▶ **TASK DESCRIPTION**:
Answer with a number only, giving how many lines in the data below include "xmlns".

Collection entries:
————————

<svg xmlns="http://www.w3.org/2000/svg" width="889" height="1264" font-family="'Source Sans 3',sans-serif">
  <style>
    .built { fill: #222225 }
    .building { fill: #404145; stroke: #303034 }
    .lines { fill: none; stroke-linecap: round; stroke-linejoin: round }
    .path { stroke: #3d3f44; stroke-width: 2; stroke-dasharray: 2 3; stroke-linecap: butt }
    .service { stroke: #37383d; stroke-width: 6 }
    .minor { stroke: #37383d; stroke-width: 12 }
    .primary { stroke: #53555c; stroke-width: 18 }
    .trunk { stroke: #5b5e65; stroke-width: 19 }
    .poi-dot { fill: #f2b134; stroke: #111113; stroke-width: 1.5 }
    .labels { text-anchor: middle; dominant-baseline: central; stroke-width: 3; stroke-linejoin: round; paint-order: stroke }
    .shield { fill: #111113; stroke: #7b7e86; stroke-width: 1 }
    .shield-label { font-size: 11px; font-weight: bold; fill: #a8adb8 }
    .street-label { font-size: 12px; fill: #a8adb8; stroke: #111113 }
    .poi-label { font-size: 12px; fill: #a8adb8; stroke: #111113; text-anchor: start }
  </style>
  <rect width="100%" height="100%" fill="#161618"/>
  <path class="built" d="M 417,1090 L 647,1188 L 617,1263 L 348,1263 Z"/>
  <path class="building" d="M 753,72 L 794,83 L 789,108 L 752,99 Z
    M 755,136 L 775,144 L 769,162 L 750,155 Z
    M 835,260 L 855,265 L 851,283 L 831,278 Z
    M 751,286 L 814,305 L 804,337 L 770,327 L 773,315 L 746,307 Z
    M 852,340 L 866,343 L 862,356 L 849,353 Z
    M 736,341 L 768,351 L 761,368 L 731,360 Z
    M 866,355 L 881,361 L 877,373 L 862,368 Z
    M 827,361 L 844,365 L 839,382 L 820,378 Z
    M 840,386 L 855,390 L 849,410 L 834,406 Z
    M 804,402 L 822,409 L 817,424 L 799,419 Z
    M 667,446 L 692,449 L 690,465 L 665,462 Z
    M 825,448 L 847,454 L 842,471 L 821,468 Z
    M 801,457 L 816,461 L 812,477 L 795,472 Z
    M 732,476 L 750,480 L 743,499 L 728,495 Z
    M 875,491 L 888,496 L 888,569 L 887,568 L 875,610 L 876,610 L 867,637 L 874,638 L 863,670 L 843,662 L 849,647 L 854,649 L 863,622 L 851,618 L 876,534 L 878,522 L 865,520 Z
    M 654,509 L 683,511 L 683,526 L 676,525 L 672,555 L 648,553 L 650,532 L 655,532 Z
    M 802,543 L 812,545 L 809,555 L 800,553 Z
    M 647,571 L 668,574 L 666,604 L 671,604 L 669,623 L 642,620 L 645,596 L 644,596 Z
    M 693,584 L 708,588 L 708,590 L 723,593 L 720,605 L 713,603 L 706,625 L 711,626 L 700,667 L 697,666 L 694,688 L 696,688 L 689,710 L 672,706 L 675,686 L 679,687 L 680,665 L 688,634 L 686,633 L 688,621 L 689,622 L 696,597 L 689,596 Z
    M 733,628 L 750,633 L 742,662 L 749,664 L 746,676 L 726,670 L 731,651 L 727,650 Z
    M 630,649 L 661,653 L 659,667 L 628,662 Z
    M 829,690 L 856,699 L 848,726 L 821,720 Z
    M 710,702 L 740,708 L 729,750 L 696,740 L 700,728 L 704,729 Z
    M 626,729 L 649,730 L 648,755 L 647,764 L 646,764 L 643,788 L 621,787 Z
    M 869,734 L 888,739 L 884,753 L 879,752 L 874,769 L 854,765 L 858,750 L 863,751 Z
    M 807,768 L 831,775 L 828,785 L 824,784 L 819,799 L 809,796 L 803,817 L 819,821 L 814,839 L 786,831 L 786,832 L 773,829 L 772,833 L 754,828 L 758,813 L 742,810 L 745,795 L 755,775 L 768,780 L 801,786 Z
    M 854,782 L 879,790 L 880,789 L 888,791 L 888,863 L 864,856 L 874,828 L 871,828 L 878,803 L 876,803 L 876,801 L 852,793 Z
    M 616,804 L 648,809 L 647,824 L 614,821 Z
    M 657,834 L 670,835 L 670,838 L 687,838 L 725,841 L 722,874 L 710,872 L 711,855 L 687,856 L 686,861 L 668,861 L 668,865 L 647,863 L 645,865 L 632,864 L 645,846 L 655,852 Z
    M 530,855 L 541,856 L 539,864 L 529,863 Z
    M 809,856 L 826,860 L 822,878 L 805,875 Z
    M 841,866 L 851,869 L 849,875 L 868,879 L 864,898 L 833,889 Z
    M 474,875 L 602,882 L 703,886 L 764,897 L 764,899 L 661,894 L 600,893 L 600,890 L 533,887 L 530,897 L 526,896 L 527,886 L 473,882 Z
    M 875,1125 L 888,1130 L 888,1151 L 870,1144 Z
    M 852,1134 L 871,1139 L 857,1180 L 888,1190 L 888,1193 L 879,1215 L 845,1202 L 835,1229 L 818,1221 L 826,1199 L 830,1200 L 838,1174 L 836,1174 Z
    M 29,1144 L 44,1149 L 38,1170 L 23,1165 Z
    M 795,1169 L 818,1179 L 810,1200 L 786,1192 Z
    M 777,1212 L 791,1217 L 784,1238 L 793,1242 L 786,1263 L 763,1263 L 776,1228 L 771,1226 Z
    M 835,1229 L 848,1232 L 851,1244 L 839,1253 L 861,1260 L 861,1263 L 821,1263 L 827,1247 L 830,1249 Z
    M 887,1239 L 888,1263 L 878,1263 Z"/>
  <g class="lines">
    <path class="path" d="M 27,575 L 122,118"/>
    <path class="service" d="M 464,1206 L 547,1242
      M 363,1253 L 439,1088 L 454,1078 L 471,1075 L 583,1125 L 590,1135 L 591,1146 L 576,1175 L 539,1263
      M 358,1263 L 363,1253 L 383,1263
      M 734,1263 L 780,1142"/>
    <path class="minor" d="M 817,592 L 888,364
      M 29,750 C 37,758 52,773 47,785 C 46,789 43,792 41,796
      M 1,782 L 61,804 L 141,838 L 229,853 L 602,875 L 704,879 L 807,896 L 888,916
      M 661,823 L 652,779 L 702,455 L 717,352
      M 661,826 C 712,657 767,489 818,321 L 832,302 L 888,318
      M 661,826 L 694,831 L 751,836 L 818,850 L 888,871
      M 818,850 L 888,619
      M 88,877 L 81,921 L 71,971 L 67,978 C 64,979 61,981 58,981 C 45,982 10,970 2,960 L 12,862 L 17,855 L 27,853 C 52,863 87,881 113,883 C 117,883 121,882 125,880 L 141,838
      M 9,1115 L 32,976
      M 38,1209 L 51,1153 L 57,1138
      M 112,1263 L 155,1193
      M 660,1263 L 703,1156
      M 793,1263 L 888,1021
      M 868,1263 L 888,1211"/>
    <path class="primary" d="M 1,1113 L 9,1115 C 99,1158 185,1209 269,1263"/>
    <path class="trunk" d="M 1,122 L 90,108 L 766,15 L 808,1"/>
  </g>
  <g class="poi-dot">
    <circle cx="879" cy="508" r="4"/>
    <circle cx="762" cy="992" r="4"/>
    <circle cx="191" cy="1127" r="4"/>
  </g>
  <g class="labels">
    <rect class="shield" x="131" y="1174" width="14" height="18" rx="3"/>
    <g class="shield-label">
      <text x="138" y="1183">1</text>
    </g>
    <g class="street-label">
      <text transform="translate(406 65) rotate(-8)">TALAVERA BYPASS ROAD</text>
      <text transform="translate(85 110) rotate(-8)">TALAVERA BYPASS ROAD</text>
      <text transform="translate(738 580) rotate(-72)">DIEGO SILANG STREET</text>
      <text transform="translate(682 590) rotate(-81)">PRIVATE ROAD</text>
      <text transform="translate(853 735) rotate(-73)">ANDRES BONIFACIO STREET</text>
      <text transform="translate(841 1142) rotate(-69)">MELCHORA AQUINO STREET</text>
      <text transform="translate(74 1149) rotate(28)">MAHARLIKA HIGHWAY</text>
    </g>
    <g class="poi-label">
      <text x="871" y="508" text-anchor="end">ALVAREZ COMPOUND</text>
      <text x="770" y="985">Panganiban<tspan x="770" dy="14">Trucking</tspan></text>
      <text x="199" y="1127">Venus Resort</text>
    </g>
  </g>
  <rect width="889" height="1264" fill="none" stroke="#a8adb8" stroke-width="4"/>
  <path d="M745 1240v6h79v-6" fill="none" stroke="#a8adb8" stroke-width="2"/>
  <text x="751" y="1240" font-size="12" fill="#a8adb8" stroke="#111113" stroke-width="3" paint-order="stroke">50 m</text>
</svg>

————————

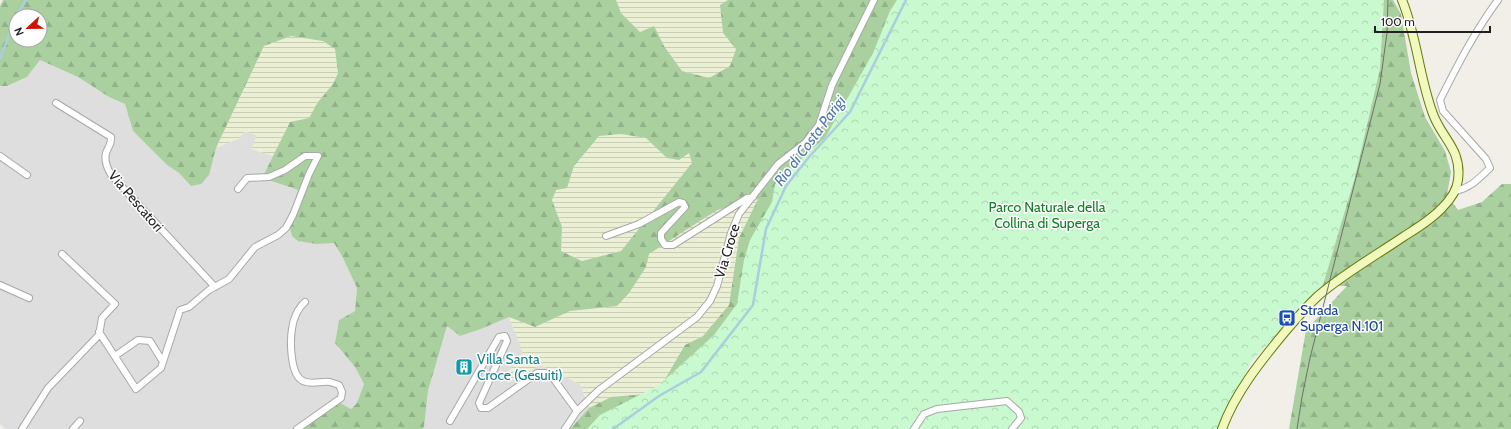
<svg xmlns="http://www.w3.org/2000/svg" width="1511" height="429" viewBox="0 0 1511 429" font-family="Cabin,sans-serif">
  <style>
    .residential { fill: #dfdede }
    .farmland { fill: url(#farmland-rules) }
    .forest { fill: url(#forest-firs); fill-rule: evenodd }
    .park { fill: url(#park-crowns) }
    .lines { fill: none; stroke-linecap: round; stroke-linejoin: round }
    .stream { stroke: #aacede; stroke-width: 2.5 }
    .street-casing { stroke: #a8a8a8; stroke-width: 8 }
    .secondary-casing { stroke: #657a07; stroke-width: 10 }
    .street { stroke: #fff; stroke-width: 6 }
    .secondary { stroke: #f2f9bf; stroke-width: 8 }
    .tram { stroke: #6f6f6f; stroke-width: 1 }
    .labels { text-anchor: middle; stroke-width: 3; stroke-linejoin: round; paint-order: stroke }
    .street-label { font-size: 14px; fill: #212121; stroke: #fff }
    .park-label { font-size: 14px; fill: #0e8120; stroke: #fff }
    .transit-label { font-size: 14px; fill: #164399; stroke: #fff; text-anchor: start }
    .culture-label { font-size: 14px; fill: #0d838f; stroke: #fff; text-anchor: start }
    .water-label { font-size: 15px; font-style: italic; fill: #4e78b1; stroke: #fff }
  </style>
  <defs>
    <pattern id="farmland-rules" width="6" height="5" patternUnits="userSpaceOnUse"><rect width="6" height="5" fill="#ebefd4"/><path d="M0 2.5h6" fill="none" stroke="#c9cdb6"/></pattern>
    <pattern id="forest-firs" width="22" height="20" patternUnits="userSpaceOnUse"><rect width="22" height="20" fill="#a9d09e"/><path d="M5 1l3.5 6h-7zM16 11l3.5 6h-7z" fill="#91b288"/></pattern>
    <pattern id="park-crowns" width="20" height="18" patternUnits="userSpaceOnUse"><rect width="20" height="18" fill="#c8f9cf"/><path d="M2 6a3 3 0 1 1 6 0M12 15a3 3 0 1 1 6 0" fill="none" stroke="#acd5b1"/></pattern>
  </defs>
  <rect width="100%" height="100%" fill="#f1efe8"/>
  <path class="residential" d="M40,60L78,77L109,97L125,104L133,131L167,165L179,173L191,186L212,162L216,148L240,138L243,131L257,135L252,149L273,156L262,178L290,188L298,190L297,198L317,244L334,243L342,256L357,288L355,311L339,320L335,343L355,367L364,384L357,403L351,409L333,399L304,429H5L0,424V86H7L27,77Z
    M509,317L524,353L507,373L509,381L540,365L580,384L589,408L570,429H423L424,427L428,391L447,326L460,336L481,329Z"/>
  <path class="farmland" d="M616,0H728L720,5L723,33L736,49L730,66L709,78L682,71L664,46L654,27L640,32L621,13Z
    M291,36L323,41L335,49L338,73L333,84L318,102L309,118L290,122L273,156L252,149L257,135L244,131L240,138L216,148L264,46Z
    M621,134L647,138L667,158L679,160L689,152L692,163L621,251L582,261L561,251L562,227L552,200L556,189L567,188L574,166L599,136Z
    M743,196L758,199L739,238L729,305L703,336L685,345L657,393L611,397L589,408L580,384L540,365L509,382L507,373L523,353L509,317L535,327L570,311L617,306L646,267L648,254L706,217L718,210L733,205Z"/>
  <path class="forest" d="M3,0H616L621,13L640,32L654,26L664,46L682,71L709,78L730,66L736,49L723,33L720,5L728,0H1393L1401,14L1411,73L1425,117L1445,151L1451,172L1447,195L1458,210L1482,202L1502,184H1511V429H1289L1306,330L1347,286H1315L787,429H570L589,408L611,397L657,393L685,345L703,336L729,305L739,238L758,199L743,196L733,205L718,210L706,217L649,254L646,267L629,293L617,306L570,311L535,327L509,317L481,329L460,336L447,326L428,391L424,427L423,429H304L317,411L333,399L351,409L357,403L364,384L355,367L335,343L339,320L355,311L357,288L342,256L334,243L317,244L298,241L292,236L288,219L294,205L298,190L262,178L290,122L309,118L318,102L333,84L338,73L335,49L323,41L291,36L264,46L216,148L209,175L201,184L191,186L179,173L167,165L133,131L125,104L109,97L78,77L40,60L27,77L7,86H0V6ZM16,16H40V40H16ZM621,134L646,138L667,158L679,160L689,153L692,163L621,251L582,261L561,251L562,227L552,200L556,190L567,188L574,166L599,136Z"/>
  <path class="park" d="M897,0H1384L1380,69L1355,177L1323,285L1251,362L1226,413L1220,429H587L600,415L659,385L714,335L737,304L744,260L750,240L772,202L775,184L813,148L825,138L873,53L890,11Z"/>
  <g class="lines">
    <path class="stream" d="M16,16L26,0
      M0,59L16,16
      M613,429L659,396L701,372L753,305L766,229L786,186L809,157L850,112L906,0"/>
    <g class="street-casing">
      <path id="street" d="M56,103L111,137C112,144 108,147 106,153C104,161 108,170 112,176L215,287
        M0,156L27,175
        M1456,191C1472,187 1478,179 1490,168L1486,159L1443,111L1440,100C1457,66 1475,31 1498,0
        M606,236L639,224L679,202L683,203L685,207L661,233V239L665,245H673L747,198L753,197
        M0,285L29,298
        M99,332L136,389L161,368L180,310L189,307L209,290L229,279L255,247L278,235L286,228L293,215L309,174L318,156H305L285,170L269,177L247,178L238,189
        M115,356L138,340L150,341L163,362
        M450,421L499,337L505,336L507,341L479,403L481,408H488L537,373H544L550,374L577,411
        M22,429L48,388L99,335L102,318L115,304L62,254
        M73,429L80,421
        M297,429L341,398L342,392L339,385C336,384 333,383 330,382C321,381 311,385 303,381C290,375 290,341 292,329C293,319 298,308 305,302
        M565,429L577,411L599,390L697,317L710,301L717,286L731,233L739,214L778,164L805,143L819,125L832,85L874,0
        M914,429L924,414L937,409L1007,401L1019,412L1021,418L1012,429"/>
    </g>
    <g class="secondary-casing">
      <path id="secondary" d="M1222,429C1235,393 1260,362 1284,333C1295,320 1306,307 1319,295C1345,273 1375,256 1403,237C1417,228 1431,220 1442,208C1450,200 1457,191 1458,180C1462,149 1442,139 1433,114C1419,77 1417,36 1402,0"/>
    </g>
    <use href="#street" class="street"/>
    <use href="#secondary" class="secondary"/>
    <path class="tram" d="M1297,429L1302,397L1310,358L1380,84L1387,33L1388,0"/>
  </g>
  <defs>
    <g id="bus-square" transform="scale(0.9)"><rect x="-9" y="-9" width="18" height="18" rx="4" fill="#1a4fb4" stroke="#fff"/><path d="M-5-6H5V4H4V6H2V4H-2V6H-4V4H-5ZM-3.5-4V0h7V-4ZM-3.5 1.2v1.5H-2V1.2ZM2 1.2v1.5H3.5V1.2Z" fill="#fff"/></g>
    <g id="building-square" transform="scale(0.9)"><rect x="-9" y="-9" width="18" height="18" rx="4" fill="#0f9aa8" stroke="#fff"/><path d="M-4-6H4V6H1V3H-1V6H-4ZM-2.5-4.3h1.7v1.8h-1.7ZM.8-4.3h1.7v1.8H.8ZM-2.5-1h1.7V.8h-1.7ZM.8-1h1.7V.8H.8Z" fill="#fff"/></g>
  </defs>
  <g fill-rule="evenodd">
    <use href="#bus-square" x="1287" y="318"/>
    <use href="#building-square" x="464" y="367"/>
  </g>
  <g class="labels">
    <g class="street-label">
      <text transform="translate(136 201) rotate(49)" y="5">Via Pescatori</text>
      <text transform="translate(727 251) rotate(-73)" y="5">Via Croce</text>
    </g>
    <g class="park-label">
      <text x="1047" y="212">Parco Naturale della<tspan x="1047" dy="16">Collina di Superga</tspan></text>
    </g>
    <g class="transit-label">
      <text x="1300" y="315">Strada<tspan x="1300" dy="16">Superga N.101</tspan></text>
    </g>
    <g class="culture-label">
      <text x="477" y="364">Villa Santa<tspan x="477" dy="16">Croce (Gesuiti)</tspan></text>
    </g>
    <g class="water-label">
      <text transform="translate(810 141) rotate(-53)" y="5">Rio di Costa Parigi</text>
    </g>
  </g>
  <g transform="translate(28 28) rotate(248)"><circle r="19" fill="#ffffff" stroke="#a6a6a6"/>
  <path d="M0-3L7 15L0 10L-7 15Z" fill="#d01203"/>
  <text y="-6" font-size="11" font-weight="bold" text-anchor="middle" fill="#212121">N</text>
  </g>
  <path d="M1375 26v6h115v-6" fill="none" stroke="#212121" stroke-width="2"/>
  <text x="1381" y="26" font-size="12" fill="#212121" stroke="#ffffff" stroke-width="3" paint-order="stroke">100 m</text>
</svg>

————————

▶ **YOUR RESPONSE**:
2